Non-extensive radiobiology

• Published in: AIP conference proceedings Vol. 1305; no. 1
• Main Authors: Sotolongo-Grau, O., Rodriguez-Perez, D., Antoranz, J. C., UH, Catedra de Sistemas Complejos Henri Poincare, Sotolongo-Costa, O.
• Format: Journal Article
• Language: English
• Published: United States 01.01.2010
• Subjects: ANIMAL CELLS; BIOLOGICAL EFFECTS; BIOLOGICAL RADIATION EFFECTS; BIOLOGY; CALCULATION METHODS; DISEASES; DOSES; ENTROPY; HYPOTHESIS; IONIZATION; MEDICINE; NEOPLASMS; NUCLEAR MEDICINE; OPTIMIZATION; PHYSICAL PROPERTIES; PROBABILISTIC ESTIMATION; PROBABILITY; RADIATION DOSES; RADIATION EFFECTS; RADIATION, THERMAL, AND OTHER ENVIRONMENTAL POLLUTANT EFFECTS ON LIVING ORGANISMS AND BIOLOGICAL MATERIALS; RADIOBIOLOGY; RADIOLOGY; RADIOTHERAPY; SURVIVAL CURVES; THERAPY; THERMODYNAMIC PROPERTIES
• ISSN: 0094-243X; 1551-7616
• DOI: 10.1063/1.3573620

The expression of survival factors for radiation damaged cells is based on probabilistic assumptions and experimentally fitted for each tumor, radiation and conditions.
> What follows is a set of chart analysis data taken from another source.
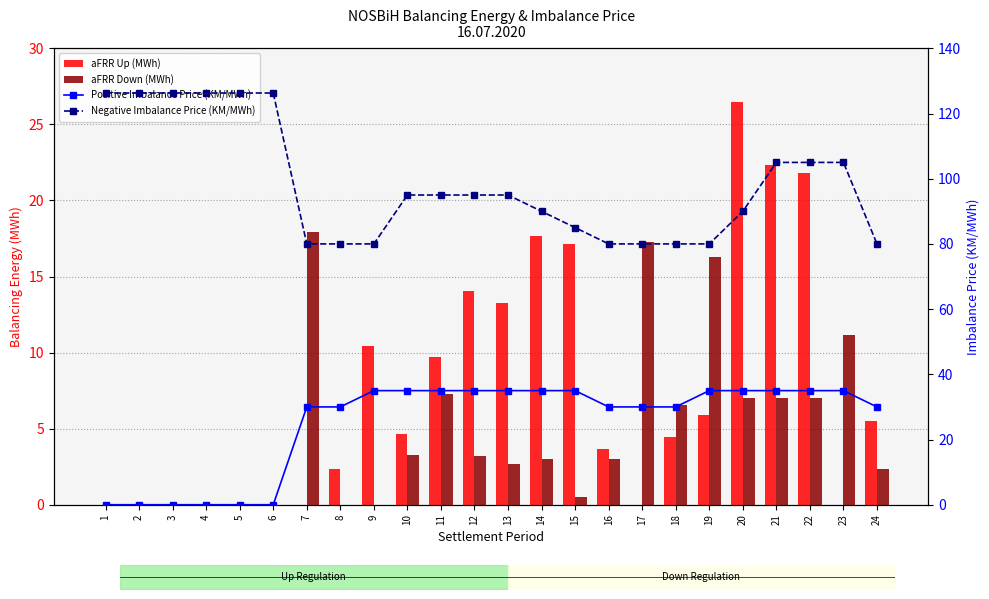

Are the bars grouped side by side (vs. stacked)?

Yes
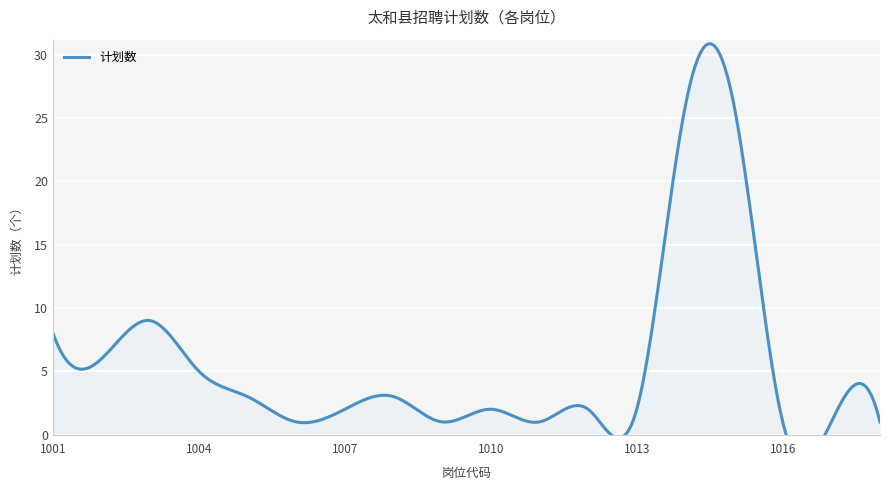

What is the approximate value at 341222001014, to the nearest 5?

25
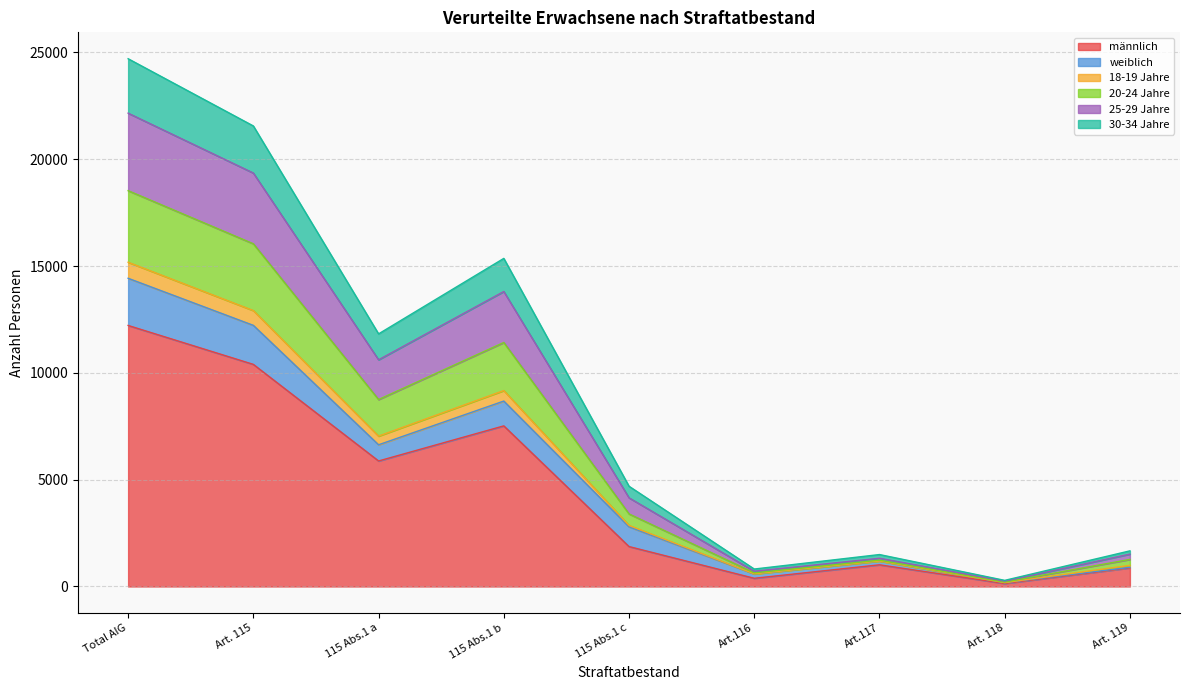

The value of männlich at Total AIG is 12218. True or false?

True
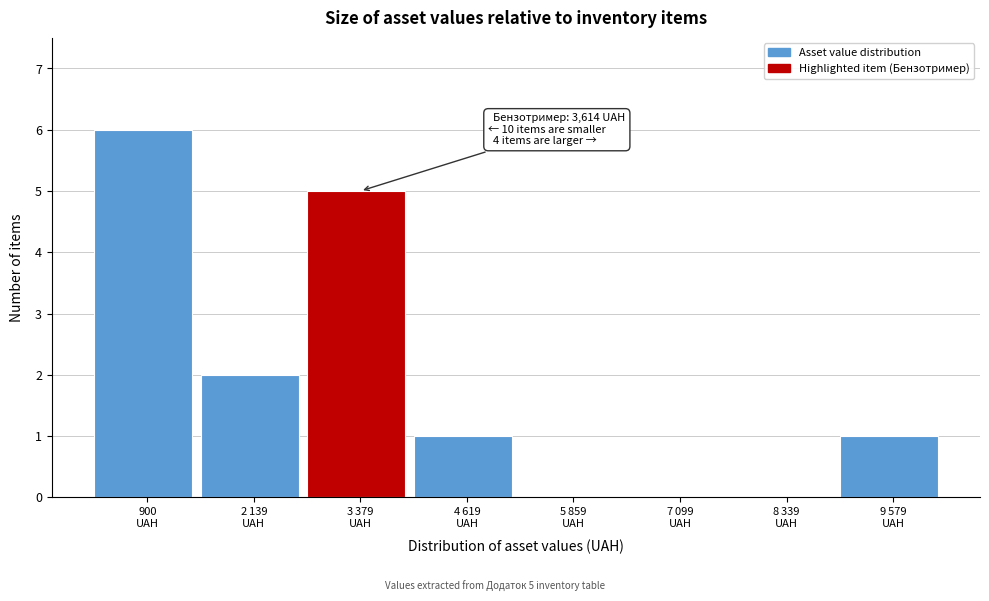

What is the greatest value displayed?

6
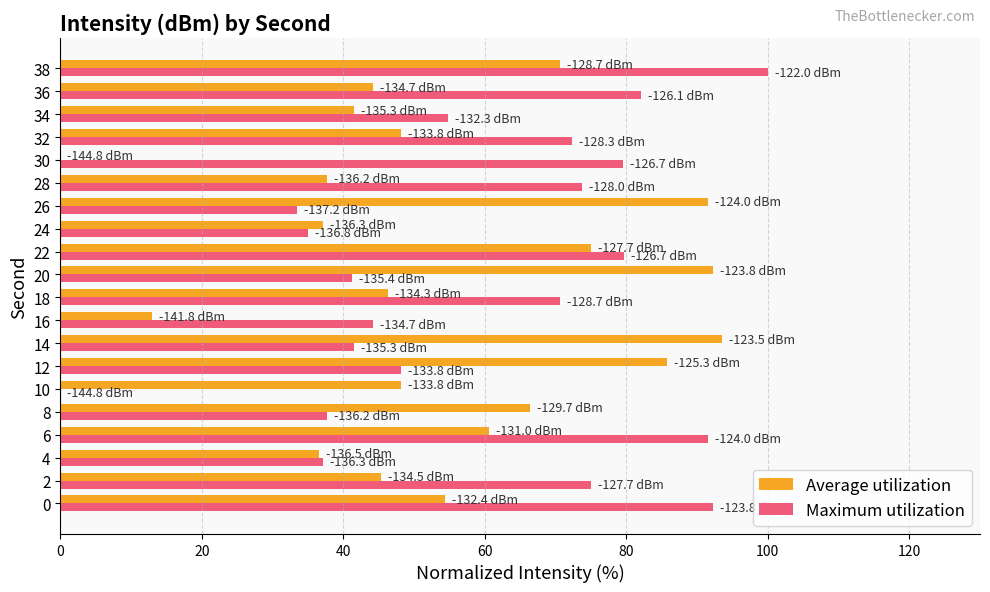

Which category has the highest value in the Maximum utilization series?

38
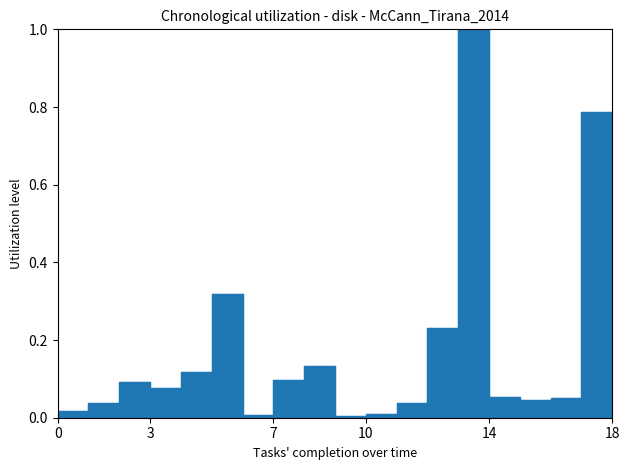

What is the difference between the maximum and second lowest values?

1.0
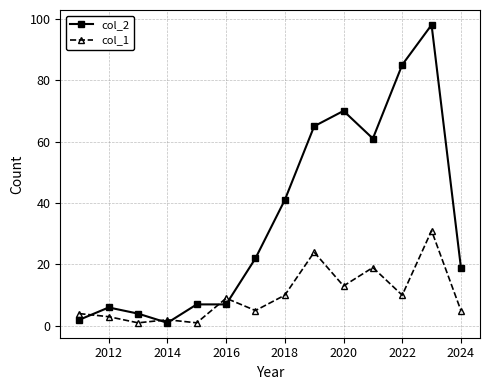

Which series has the widest spread of values?

col_2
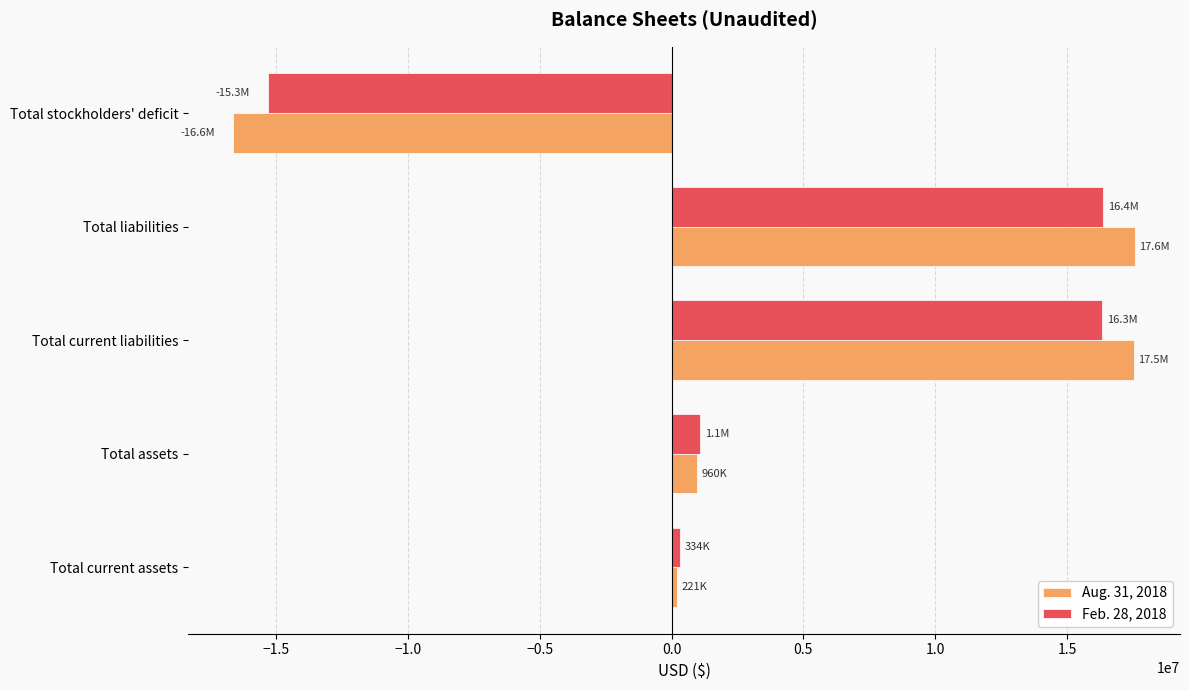

Which series has the largest range (max minus min)?

Aug. 31, 2018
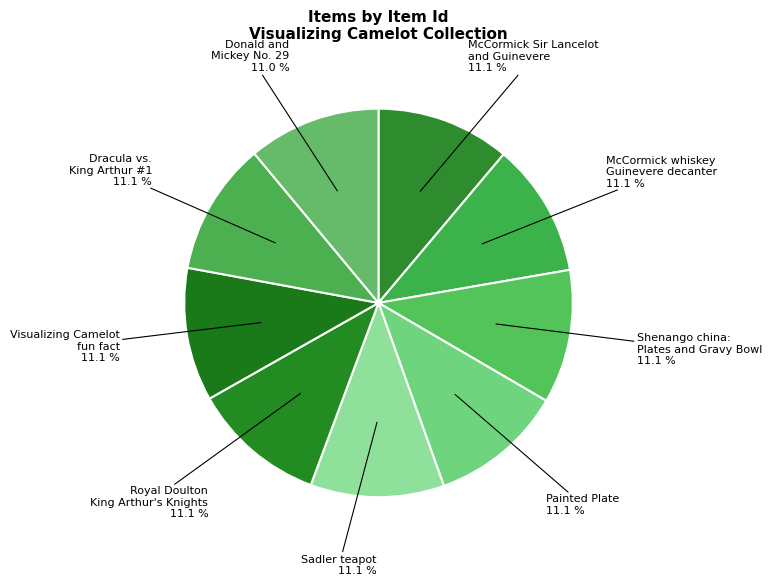

Which slice is the largest?

McCormick Sir Lancelot
and Guinevere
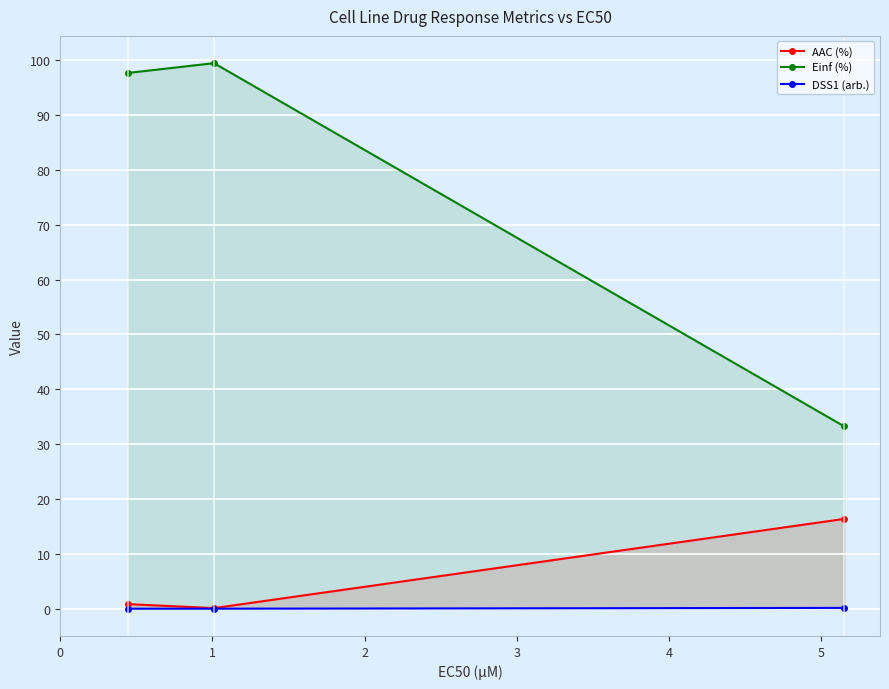

Rank the series by their maximum value, from highest to lowest.

Einf (%), AAC (%), DSS1 (arb.)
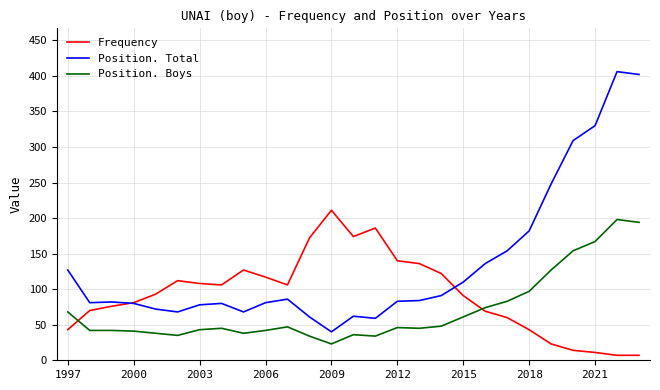

What is the highest value of the Position. Boys series?

198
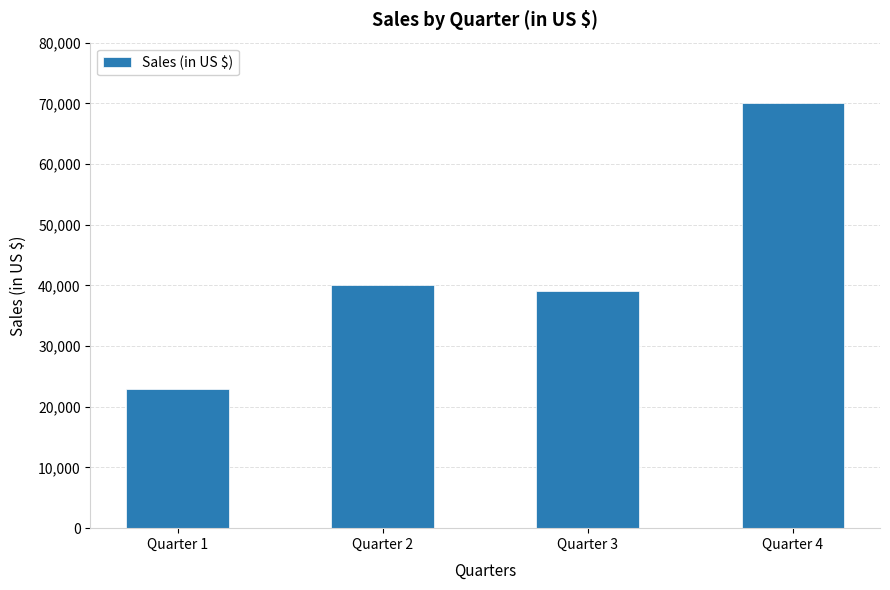

What is the change in value from Quarter 1 to Quarter 3?

+16000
Here we show how the simplest of these radiobiological models can be derived from the maximum entropy principle of the classical Boltzmann-Gibbs expression. We extend this derivation using the Tsallis entropy and a cutoff hypothesis, motivated by clinical observations. A generalization of the exponential, the logarithm and the product to a non-extensive framework, provides a simple formula for the survival fraction corresponding to the application of several radiation doses on a living tissue. The obtained expression shows a remarkable agreement with the experimental data found in the literature, also providing a new interpretation of some of the parameters introduced anew. It is also shown how the presented formalism may have direct application in radiotherapy treatment optimization through the definition of the potential effect difference, simply calculated between the tumour and the surrounding tissue.